Stored items:
******************************
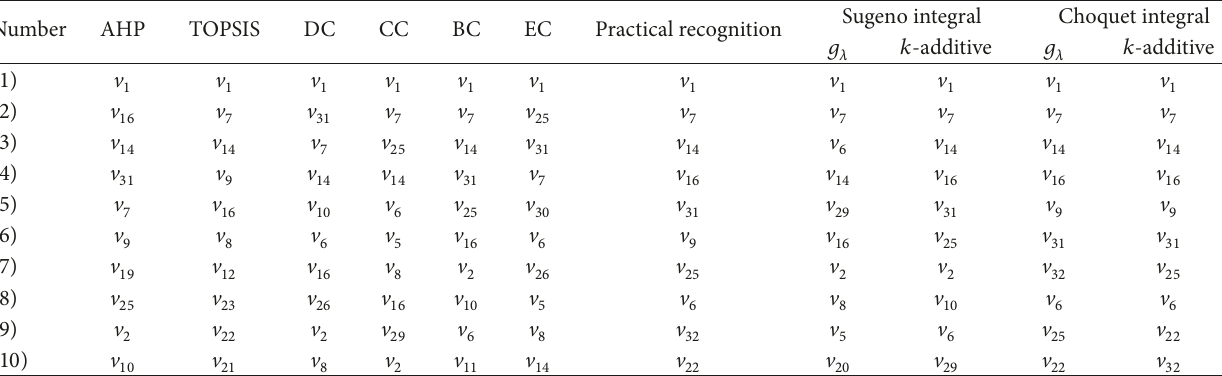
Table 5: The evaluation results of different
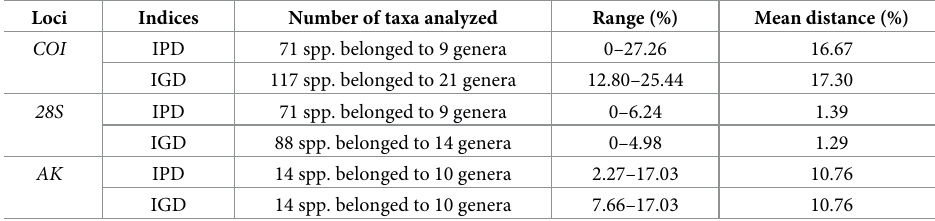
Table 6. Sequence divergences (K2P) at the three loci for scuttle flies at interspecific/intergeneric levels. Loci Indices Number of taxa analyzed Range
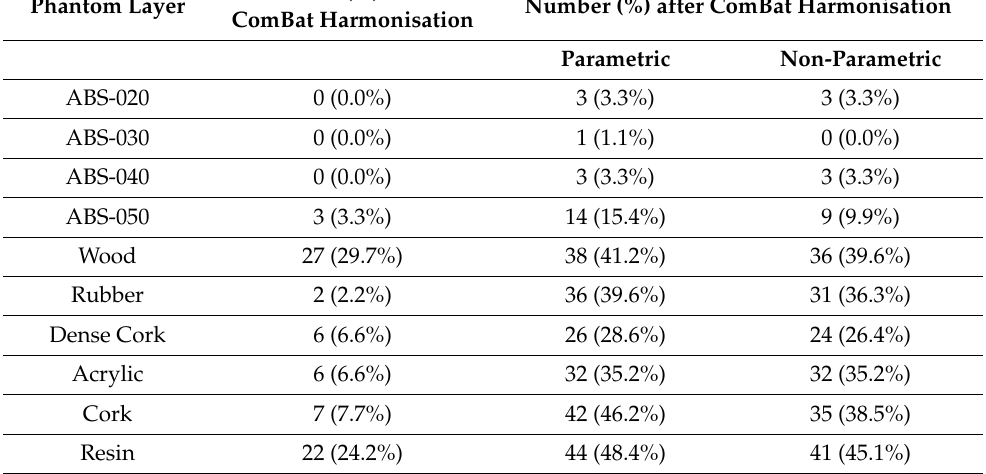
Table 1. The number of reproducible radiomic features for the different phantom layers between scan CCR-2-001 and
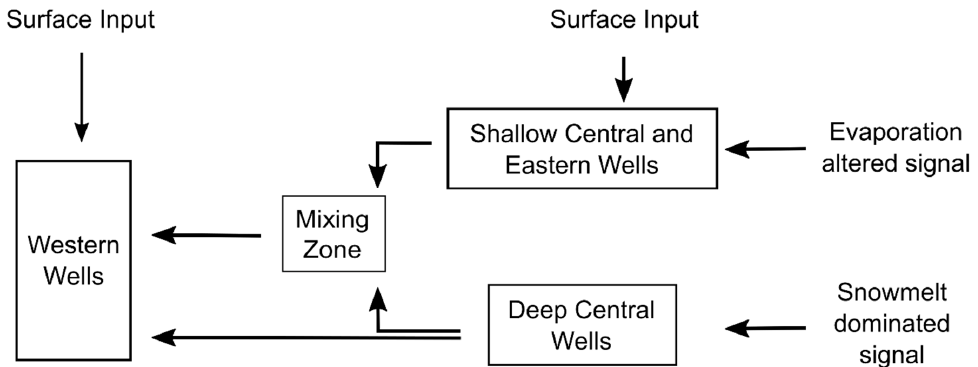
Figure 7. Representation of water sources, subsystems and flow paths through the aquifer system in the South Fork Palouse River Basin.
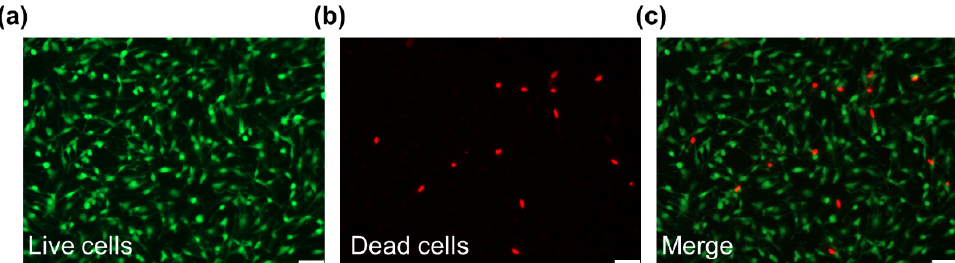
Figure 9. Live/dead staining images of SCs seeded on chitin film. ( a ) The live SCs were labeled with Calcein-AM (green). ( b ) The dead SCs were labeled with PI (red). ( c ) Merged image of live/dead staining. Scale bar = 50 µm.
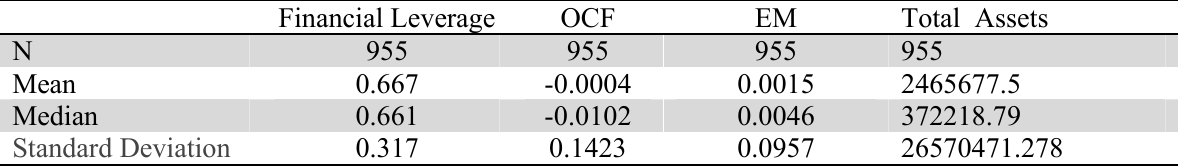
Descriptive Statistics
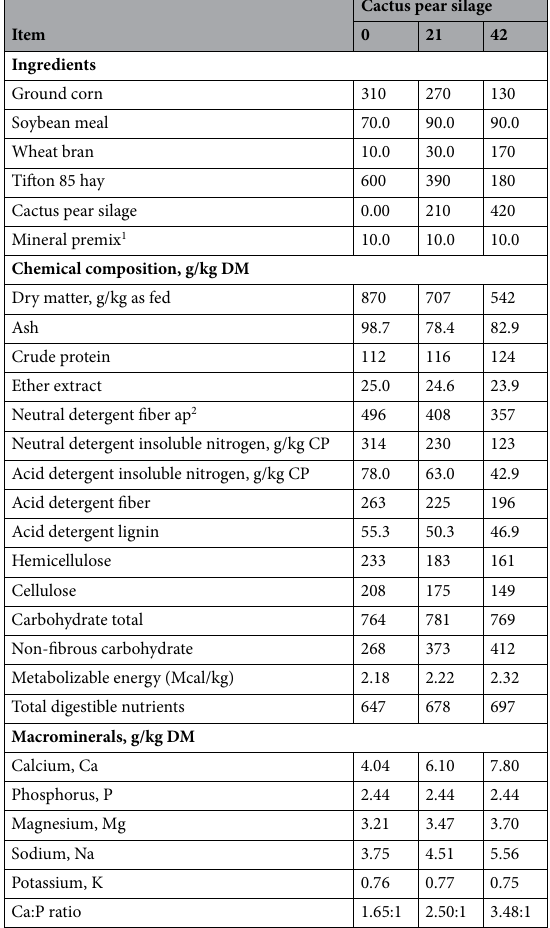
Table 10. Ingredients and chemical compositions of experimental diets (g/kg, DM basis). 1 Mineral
******************************
Task brief: Leave out the pictures. Transcribe only the lines above, from the first through the one that contains "Table 6. Sequence".

Exercise response:
Table 5: The evaluation results of different
Table 6. Sequence divergences (K2P) at the three loci for scuttle flies at interspecific/intergeneric levels. Loci Indices Number of taxa analyzed Range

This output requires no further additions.